Releases of this pedigree from Aberlour distillery are hard to come by and increasingly sought after. Our single cask, cask strength release is a wonderfully balanced whisky that has been described as “pretty perfect, with a fantastic tightness at the ripe old age of 30” by Serge Valentin of WhiskyFun.com.

A truly Speyside whisky, this release embodies all of the luxurious, sweet rich fruitiness which has made it the number one whisky in France. A slow distillation process, in a classic design of pot still, results in a calm, sweet and warming character.

TASTING NOTES

Nose: A meandering elegance and surprising degree of weight, too, with the most charming and gentle smokiness drifting around in very old-fashioned Speyside style. A classic exhibition of oak and barley interplay: perfect balance and respect for the other. There is even a surprise fruit note of sharp passion fruit: where the hell did that come from..? Could nose this all day, if I had the time.

Taste: Right: so, does this complexity on the nose transfer across to the palate...? Oh, my word it certainly does! The delivery is seemingly choreographed, the malt of varied intensities - sometimes a little sharp (that passion fruit, again?), sometimes almost gristy sweet; sometimes ethereal, sometimes weightier as that minor phenol makes the most subtle of impacts - dancing across the palate without an off-note in the world.
 
Finish: Light butterscotch, lighter barley but still tan peek-a-boo smoke adding the telling late weight and gently fizzing spices for good measure.

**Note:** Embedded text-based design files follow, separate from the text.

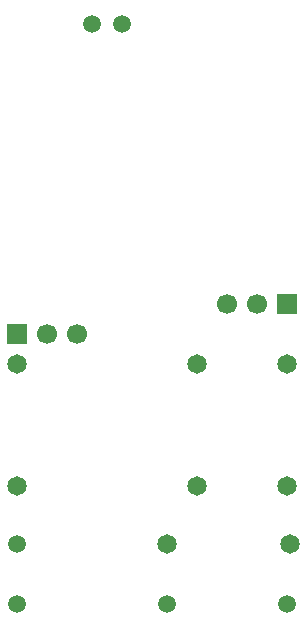
<source format=gbr>
G04 DipTrace 3.3.1.3*
G04 Bottom.gbr*
%MOMM*%
G04 #@! TF.FileFunction,Copper,L2,Bot*
G04 #@! TF.Part,Single*
%AMOUTLINE0*
4,1,4,
0.85,-0.85,
-0.85,-0.85,
-0.85,0.85,
0.85,0.85,
0.85,-0.85,
0*%
G04 #@! TA.AperFunction,ComponentPad*
%ADD14C,1.65*%
%ADD16C,1.5*%
%ADD17R,1.7X1.7*%
%ADD18C,1.7*%
%ADD33OUTLINE0*%
%FSLAX35Y35*%
G04*
G71*
G90*
G75*
G01*
G04 Bottom*
%LPD*%
D14*
X2778000Y1762000D3*
X3813000D3*
D16*
X2137000Y6170000D3*
X3794000Y1254000D3*
X2391000Y6170000D3*
X1508000Y1762000D3*
Y1254000D3*
D17*
Y3540000D3*
D18*
X1762000D3*
X2016000D3*
D33*
X3794000Y3794000D3*
D18*
X3540000D3*
X3286000D3*
D14*
X1508000Y3286000D3*
Y2251000D3*
X3032000Y3286000D3*
Y2251000D3*
X3794000Y3286000D3*
Y2251000D3*
D16*
X2778000Y1254000D3*
M02*

</source>
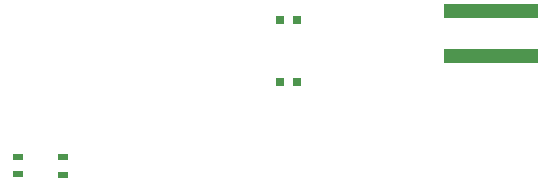
<source format=gbr>
G04 #@! TF.GenerationSoftware,KiCad,Pcbnew,(5.0.0-rc2-dev-107-g49486b83b)*
G04 #@! TF.CreationDate,2018-04-15T19:26:34+02:00*
G04 #@! TF.ProjectId,bobbycar,626F6262796361722E6B696361645F70,rev?*
G04 #@! TF.SameCoordinates,Original*
G04 #@! TF.FileFunction,Paste,Bot*
G04 #@! TF.FilePolarity,Positive*
%FSLAX46Y46*%
G04 Gerber Fmt 4.6, Leading zero omitted, Abs format (unit mm)*
G04 Created by KiCad (PCBNEW (5.0.0-rc2-dev-107-g49486b83b)) date Sun Apr 15 19:26:34 2018*
%MOMM*%
%LPD*%
G01*
G04 APERTURE LIST*
%ADD10R,0.900000X0.500000*%
%ADD11R,0.800000X0.750000*%
%ADD12R,8.000000X1.270000*%
G04 APERTURE END LIST*
D10*
X122047000Y-110744000D03*
X122047000Y-109244000D03*
X118237000Y-110720000D03*
X118237000Y-109220000D03*
D11*
X140347000Y-97663000D03*
X141847000Y-97663000D03*
X140347000Y-102870000D03*
X141847000Y-102870000D03*
D12*
X158242000Y-96906000D03*
X158242000Y-100706000D03*
M02*

</source>
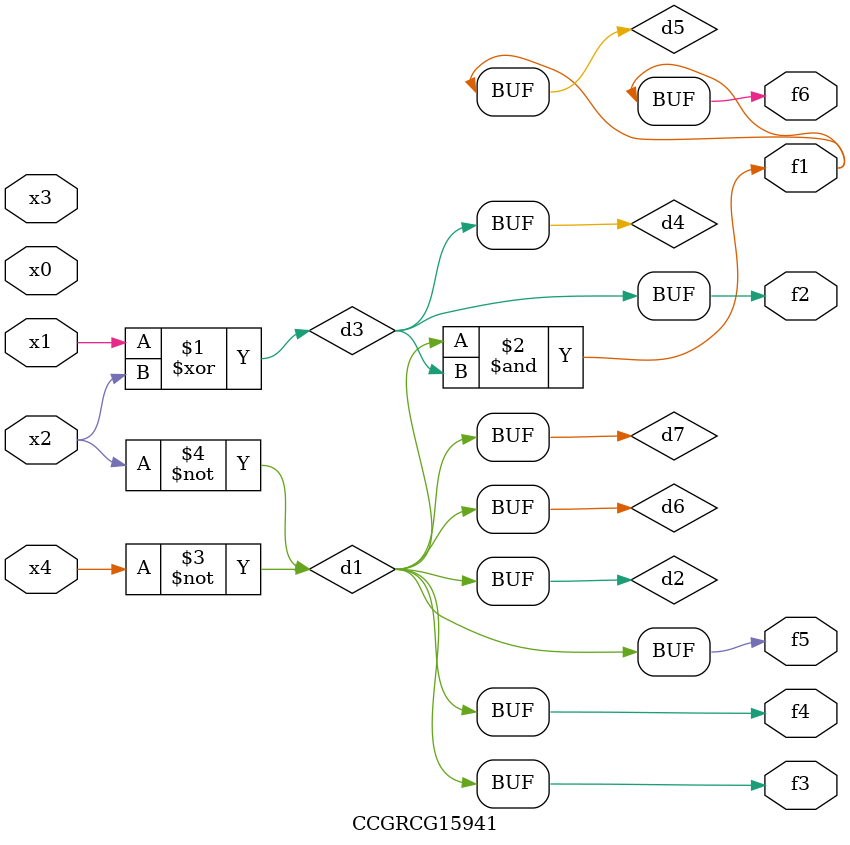
<source format=v>
module CCGRCG15941(
	input x0, x1, x2, x3, x4,
	output f1, f2, f3, f4, f5, f6
);

	wire d1, d2, d3, d4, d5, d6, d7;

	not (d1, x4);
	not (d2, x2);
	xor (d3, x1, x2);
	buf (d4, d3);
	and (d5, d1, d3);
	buf (d6, d1, d2);
	buf (d7, d2);
	assign f1 = d5;
	assign f2 = d4;
	assign f3 = d7;
	assign f4 = d7;
	assign f5 = d7;
	assign f6 = d5;
endmodule

</source>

Oh, and some very late heather-honey, too, which is pretty unusual at this very late stage.
 
Balance: This malt really has pure star quality. Elegant doesn't do it justice. If you find this in a shop, snap their bloody hands off: this is Scotch malt whisky at its very best!
 
Region: SPEYSIDE
The region of Speyside is regarded as the Napa Valley of Scottish whisky, with the highest concentration of whisky distilleries in Scotland. Among those distilleries, clustered around the River Spey which runs through the heart of this region, are among the most regarded whisky makers in the world. Speyside first started showing signs of its dominance in the 19th century, the result of its ready access to expansive barley fields, strong train network, and an excellent water source: tributaries to the Spey River.  The Speyside region shows huge diversity in its produce, covering the spectrum from light, heather-rich ‘breakfast’ whiskies to the rich and fruity ‘sherry bombs’ characteristic of some of the region’s most exalted names.
 
Distillery: ABERLOUR
The Aberlour distillery story is one beset with challenges, through which the distillery has not just endured, but thrived. Though distilling on the site dates back as far as 1825, the Aberlour distillery was founded in 1879 by the son of a local tenant farmer James Fleming. After 10 years developing his craft at nearby Dailuaine distillery, Fleming opened his own distillery at the confluence of the rivers Lour and Spey near Ben Rinnes, Moray. A tragic fire not long after Fleming’s death destroyed most of the buildings and a large portion of the whisky in stock on the premises. The distillery survived the crisis and rebuilt from the ashes with the latest equipment and a modern outlook. In 1973, the distillery expanded its production to four pot stills, though its production levels remain relatively small.